The book builds on these explorations of how politics happen to develop reflections on accidental politics and collaboration in chapters three and four. I found these to be the most satisfying chapters in terms of their focus and argument. For Chowdhury, the accidental is when things happen unexpectedly, leaving unanswered questions or contingencies to be debated. Examples include the death/murder of an NGO worker who was pinned to the wall by her own car and possibly negligent driver, a peasant-turned activist’s very entrance into the political sphere, or a bystander in a crowd whose ordinary action of picking up his mobile phone when it falls to the ground results in his death. These events offer “a fresh way of thinking about affect and intimacy,” which Chowdhury accomplishes through discussions of affect theory as well as detailing the relationship between accidental and ordinary events. Here she draws on the work of Brian Massumi, William Mazzarella, Rosalind Morris, and Veena Das to make her own points about “the cultural work that accident does in forging or splintering societal life” (p. 99) and how the uncertain agency involved in accidents prevents them from being represented in a coherent manner (p. 106). The indeterminate question of agency seems to give Chowdhury’s examples in this chapter their relevance and lasting power. Accidents tell people what to pay attention to, the when and the where, without resolving the basic issues of how and why. This lack of resolution makes accidents rise up from the crowd and linger in the air.

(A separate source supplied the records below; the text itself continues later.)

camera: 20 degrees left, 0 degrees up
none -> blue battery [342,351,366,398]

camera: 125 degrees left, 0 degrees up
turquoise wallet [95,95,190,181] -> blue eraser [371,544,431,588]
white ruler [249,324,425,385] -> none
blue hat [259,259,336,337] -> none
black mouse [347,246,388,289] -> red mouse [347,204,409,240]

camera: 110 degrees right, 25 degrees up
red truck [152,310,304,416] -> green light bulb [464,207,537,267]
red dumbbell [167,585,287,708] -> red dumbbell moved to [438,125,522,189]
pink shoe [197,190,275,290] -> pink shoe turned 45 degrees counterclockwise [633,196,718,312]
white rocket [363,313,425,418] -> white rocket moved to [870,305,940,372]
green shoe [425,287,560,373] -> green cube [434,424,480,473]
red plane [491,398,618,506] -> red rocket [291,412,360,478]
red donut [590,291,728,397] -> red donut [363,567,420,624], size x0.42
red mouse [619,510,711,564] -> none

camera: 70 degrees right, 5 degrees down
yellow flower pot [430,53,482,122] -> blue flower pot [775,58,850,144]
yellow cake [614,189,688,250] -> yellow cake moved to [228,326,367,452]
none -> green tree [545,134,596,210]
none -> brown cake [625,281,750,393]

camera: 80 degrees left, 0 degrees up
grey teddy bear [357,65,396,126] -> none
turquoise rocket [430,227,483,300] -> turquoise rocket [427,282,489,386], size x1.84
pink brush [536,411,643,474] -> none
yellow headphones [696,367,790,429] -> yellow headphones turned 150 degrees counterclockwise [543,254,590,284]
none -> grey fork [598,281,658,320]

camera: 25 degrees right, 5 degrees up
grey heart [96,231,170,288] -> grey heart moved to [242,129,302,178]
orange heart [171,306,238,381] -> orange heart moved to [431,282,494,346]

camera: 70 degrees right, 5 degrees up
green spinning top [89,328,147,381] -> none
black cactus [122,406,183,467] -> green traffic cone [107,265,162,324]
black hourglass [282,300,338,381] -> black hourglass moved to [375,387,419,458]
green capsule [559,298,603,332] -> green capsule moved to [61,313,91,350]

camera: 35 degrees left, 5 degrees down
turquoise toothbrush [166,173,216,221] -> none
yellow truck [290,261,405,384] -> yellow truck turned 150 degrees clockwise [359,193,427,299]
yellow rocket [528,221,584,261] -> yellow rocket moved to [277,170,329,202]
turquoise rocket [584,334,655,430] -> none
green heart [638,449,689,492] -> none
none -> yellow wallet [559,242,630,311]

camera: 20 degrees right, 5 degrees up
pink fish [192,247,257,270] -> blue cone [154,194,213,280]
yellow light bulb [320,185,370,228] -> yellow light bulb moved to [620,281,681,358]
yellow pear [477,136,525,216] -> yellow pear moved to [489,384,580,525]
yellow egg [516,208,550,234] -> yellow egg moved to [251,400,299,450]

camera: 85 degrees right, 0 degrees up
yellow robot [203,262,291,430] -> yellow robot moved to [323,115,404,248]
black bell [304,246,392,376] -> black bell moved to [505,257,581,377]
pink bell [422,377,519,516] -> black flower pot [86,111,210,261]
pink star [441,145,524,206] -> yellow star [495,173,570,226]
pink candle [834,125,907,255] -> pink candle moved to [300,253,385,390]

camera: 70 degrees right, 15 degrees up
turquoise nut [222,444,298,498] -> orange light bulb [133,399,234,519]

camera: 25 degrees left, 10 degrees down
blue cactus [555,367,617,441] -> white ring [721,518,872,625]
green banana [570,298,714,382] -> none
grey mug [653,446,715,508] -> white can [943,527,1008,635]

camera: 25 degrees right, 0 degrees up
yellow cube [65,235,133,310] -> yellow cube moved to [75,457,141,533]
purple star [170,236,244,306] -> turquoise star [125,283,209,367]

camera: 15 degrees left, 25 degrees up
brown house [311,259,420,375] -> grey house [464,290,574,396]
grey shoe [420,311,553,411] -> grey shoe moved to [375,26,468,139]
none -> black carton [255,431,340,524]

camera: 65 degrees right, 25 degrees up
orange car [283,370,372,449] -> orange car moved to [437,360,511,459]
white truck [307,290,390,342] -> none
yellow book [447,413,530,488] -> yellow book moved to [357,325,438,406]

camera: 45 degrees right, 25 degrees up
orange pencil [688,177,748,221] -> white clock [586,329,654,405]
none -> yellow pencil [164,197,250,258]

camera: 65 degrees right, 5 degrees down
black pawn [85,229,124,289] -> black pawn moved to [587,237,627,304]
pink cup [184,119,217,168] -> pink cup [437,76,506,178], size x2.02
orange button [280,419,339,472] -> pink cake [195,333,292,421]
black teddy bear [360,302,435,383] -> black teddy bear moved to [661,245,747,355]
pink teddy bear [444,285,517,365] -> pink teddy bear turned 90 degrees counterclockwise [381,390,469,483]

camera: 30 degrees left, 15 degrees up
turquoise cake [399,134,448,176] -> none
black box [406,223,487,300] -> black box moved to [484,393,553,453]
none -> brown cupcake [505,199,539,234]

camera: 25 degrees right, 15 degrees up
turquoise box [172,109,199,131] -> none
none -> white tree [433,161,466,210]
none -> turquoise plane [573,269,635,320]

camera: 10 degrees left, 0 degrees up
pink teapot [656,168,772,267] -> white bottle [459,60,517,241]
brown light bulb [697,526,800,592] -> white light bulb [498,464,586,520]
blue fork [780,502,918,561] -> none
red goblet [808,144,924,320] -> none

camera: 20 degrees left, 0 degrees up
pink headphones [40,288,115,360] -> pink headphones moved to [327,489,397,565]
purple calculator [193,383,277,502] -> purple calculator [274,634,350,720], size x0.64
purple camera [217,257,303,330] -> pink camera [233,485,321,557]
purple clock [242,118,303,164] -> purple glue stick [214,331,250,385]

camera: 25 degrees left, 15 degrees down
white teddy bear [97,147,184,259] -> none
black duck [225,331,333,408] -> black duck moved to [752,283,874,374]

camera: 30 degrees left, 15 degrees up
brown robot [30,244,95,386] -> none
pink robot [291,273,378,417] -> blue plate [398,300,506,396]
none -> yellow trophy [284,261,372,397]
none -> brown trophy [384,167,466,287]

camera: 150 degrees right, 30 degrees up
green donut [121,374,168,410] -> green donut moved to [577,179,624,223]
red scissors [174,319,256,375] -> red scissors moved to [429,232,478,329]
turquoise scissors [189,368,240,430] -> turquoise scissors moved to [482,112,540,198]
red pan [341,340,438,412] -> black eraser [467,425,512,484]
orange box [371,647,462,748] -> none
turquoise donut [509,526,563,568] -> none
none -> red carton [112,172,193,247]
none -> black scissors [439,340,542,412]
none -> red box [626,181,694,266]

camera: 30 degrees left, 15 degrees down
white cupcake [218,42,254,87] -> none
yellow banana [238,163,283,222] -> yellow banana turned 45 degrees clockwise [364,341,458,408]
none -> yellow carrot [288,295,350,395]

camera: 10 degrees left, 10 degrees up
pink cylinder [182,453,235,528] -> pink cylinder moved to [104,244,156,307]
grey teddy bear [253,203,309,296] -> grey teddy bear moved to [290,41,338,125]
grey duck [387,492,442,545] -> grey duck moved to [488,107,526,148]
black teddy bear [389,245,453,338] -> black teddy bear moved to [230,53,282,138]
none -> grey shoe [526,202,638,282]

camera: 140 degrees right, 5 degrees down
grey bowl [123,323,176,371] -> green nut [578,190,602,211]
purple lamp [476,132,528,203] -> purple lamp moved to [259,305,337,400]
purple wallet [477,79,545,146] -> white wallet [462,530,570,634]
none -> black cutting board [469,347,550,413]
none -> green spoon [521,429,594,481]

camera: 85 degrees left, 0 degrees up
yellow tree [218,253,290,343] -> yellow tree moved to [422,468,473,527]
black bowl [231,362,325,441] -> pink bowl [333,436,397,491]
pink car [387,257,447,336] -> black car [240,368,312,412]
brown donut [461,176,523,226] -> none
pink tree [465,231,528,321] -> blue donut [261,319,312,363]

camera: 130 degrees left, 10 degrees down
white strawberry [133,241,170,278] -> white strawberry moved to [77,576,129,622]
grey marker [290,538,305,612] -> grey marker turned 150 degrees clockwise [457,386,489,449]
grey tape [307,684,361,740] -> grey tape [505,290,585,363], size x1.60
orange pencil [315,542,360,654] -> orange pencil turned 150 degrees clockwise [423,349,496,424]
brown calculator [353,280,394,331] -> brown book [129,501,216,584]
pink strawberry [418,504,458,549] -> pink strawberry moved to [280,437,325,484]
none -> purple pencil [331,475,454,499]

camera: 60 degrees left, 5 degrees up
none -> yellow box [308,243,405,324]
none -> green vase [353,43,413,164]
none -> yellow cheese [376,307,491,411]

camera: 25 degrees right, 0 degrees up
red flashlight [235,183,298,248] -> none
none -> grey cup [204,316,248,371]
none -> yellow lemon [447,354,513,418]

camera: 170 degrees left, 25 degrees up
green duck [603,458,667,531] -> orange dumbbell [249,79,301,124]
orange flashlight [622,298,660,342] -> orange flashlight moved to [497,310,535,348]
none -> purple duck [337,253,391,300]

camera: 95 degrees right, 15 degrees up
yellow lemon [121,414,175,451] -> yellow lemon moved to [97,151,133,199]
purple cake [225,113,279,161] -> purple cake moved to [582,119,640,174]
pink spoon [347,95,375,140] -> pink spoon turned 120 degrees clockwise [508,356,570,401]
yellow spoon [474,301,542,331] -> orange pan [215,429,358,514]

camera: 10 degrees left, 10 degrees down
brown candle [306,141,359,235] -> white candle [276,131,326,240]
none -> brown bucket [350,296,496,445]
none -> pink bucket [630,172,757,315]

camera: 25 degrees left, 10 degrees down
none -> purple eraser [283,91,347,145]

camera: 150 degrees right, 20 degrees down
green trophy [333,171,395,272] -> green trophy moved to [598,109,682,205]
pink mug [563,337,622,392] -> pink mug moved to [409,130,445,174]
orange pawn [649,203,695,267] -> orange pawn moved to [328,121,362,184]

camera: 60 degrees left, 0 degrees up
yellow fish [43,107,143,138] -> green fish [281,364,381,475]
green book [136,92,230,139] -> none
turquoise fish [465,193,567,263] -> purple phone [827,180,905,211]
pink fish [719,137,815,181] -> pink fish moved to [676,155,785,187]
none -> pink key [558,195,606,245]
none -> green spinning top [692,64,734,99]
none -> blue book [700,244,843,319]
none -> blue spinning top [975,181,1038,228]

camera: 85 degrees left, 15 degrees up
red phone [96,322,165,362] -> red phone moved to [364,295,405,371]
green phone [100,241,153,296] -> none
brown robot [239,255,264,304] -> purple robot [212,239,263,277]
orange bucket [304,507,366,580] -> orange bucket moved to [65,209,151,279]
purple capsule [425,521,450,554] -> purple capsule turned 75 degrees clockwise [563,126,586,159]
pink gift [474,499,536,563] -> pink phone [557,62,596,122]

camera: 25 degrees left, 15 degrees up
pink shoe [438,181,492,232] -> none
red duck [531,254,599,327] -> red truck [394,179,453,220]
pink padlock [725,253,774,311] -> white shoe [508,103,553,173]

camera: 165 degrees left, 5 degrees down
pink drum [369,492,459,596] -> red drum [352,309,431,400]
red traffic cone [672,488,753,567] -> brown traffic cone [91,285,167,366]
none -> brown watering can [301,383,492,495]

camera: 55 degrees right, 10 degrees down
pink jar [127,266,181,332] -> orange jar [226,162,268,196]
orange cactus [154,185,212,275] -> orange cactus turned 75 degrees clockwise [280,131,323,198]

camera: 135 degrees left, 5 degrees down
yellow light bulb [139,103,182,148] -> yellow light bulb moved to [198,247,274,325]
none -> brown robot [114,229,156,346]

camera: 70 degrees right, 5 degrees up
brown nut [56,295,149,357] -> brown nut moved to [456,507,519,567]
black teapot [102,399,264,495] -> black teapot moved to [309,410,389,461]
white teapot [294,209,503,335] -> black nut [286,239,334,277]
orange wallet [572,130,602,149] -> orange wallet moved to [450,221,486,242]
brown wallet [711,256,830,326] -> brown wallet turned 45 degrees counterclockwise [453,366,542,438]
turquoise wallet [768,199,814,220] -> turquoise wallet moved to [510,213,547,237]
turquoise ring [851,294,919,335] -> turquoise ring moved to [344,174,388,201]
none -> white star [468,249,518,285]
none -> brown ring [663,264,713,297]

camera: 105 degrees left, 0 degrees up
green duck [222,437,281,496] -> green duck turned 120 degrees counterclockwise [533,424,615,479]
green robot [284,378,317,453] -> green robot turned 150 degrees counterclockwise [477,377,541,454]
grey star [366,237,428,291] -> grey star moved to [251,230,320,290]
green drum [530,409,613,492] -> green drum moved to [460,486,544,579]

The feeling of unease that the accident brings gets amplified in the discussion of collaborators. Chowdhury draws a connection between the protests in Phulbari and the figure of the dalal that is often evoked in discussions of Bangladesh’s 1971 War of Independence—someone who “conspired with the Pakistani state against the idea of a Bengali homeland” (p. 128). In Phulbari, dalals do the bidding of Asia Energy, casting doubt on protests and convincing others of “the inevitability of mining” (p. 131) as they “confuse and collapse binaries of local/foreign, friend/enemy, or neighbor/dalal” (p. 133). Chowdhury dissects the themes of inside/outside, public/intimate in the process and draws on Walter Benjamin’s writing on the “intriguer” in German society as a parallel figure (p. 140). She also ties the collaborators to the material object of the cell phone, with its “indexical iconicity because of its perceived ability to facilitate exchanges” (p. 144). This materiality takes different form in the fifth chapter, where the author analyzes “the body of the crowd” and brings us to protests in the Shahbag district of Dhaka in 2013 and the murder of blogger Ahmed Haider Rajib. Drawing on Judith Butler’s and Partha Chatterjee’s respective thinking about democracy and the political, Chowdhury suggests that it is the presence and visibility of crowds that signal the relevance of the politics on display, and that crowds in the end are “constitutive of South Asian political modernity” (p. 197). Crowds then, even when they melt away, retain their power to focus political energy at the next given moment, the next event around which they will coalesce.

Paradoxes of the Popular shows how mass feelings (from fear and despair to joy and possibility) become political, and how the political (from notions of democracy to demagoguery) is conceptualized in the everyday. The book will be of special interest to scholars and graduate students interested in contemporary Bangladesh, South Asian democracies, and political anthropology more generally.